背景/目的 Janus激酶(JAK)抑制剂已广泛用于治疗类风湿关节炎(RA)和银屑病关节炎(PsA)等风湿性疾病。尽管其疗效显著,但人们仍担心与JAK抑制剂相关的主要不良心血管事件(MACE)和静脉血栓栓塞(VTE)。本研究旨在评估接受JAK抑制剂治疗的患者发生MACE、VTE的风险以及对血脂谱的影响。方法 我们回顾性分析了在一家风湿病诊所接受托法替布、巴瑞替尼或乌帕替尼治疗的45至65岁患者的电子病历。我们收集了有关人口统计学、合并症、用药情况、实验室检查结果以及可能与JAK抑制剂相关的心脏并发症的数据。结果 在100例开具JAK抑制剂处方的患者中,71例纳入研究(平均治疗时间为2.5年)。大多数患者为白人(72%),其次是西班牙裔(6%)、印度裔(11%)、非裔美国人(10%)和亚裔(1%)。患者主要因RA接受治疗(57%),其次是PsA(17%)、结肠炎(20%)和斑秃(6%)。未报告VTE的显著病例,有1例患者在治疗期间发生肺栓塞(PE),同时患有COVID-19,因此难以将其完全归因于药物。同样,仅发生1例房颤。
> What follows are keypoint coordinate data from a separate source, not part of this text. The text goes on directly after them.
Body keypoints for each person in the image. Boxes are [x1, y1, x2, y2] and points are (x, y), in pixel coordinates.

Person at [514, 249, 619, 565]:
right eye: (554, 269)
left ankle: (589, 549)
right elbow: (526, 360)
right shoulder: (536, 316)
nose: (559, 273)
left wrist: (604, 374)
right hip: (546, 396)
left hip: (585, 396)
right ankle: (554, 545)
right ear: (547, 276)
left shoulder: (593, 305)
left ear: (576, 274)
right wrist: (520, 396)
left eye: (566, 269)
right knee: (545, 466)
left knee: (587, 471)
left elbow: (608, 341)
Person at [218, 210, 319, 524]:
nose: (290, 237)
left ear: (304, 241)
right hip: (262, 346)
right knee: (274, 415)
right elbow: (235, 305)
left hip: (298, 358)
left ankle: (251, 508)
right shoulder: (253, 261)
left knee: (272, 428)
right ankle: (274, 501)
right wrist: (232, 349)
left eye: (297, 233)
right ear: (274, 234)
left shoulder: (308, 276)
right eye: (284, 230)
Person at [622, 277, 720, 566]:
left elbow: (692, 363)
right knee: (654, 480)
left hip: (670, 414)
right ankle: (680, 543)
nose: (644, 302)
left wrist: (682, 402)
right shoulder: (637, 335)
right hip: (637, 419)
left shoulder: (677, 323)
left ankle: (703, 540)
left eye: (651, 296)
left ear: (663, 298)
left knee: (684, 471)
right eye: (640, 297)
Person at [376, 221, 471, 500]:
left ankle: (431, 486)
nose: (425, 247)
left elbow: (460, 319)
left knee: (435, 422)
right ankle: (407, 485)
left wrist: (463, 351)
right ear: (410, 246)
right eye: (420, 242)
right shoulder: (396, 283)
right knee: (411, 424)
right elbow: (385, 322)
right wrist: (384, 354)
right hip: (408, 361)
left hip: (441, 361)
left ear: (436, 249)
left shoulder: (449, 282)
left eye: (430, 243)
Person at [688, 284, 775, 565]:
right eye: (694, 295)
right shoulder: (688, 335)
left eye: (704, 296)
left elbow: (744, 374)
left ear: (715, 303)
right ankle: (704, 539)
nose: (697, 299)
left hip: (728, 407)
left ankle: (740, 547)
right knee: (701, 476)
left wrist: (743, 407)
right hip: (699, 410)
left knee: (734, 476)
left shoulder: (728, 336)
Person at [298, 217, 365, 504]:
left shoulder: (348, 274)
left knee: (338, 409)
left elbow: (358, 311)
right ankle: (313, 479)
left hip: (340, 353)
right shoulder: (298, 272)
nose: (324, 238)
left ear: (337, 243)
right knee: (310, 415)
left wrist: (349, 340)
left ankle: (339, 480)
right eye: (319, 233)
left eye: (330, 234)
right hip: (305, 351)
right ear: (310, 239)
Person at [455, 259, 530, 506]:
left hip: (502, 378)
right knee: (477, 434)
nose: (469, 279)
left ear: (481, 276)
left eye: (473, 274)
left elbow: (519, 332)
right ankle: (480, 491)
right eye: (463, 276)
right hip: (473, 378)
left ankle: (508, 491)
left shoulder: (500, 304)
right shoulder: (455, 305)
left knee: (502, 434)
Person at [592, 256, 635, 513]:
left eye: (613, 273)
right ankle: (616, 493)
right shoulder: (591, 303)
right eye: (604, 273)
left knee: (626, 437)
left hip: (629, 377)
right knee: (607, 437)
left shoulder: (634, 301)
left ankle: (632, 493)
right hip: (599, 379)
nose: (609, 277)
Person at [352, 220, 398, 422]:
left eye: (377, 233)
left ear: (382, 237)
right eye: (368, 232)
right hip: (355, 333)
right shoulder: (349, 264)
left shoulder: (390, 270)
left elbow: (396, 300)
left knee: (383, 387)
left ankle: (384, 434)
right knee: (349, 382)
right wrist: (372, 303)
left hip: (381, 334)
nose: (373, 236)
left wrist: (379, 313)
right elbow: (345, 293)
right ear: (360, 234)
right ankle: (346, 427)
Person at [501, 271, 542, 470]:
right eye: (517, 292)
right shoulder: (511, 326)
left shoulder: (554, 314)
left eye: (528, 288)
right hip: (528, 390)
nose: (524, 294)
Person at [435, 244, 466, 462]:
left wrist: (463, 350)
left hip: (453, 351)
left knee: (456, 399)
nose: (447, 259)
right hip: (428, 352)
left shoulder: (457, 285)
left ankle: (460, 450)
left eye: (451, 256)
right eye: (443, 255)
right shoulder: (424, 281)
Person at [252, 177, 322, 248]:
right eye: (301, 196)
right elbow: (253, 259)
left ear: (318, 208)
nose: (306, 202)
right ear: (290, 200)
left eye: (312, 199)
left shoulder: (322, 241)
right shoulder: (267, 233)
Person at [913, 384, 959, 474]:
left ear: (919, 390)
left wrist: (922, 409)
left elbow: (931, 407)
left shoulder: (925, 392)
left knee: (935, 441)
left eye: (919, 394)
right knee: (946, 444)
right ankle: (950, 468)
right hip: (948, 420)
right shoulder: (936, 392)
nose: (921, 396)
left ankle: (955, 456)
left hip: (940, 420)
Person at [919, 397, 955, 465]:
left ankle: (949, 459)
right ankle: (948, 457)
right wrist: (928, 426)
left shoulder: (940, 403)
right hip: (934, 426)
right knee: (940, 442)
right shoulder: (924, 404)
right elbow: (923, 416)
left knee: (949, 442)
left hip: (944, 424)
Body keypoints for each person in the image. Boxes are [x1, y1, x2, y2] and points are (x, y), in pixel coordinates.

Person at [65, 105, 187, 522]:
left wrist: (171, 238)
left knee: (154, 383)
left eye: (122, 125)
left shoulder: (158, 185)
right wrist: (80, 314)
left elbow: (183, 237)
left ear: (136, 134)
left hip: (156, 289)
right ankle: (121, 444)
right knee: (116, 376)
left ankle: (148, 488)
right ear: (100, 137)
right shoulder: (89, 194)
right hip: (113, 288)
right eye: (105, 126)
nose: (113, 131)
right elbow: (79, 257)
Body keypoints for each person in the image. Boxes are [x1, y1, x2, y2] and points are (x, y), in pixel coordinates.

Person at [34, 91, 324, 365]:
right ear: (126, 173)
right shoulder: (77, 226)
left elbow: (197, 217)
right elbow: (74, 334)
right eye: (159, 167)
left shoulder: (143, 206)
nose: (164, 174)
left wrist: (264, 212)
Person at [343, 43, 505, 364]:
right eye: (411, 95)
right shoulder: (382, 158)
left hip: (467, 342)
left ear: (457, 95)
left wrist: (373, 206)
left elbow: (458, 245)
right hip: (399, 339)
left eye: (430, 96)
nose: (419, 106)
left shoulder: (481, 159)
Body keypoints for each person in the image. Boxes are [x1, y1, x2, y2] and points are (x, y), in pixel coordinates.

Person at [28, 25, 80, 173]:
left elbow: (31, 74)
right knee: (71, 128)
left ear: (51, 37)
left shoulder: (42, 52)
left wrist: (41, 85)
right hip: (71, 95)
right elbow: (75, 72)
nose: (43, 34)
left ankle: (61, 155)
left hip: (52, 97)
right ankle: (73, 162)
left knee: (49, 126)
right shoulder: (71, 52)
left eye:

然而,43%(31例患者)的血脂谱恶化,胆固醇升高(18%)、低密度脂蛋白(LDL)升高(12.5%)、LDL和胆固醇均升高(11%)或甘油三酯升高(1.5%)。关于糖尿病(DM),24例血脂谱恶化的患者既往无DM病史。结论 研究结果表明,接受托法替布、巴瑞替尼和乌帕替尼治疗的患者发生MACE或深静脉血栓(DVT)的风险不高。然而,患者中血脂谱恶化的发生率显著,其中31例患者中有24例无糖尿病。可能需要进一步的研究和监测,以更好地了解JAK抑制剂对这些患者群体心血管健康和血脂谱的长期影响。这些真实世界的数据反映了当前的证据,即JAK抑制剂不会显著增加RA患者发生MACE的风险,但会增加这些患者的胆固醇水平,应密切监测。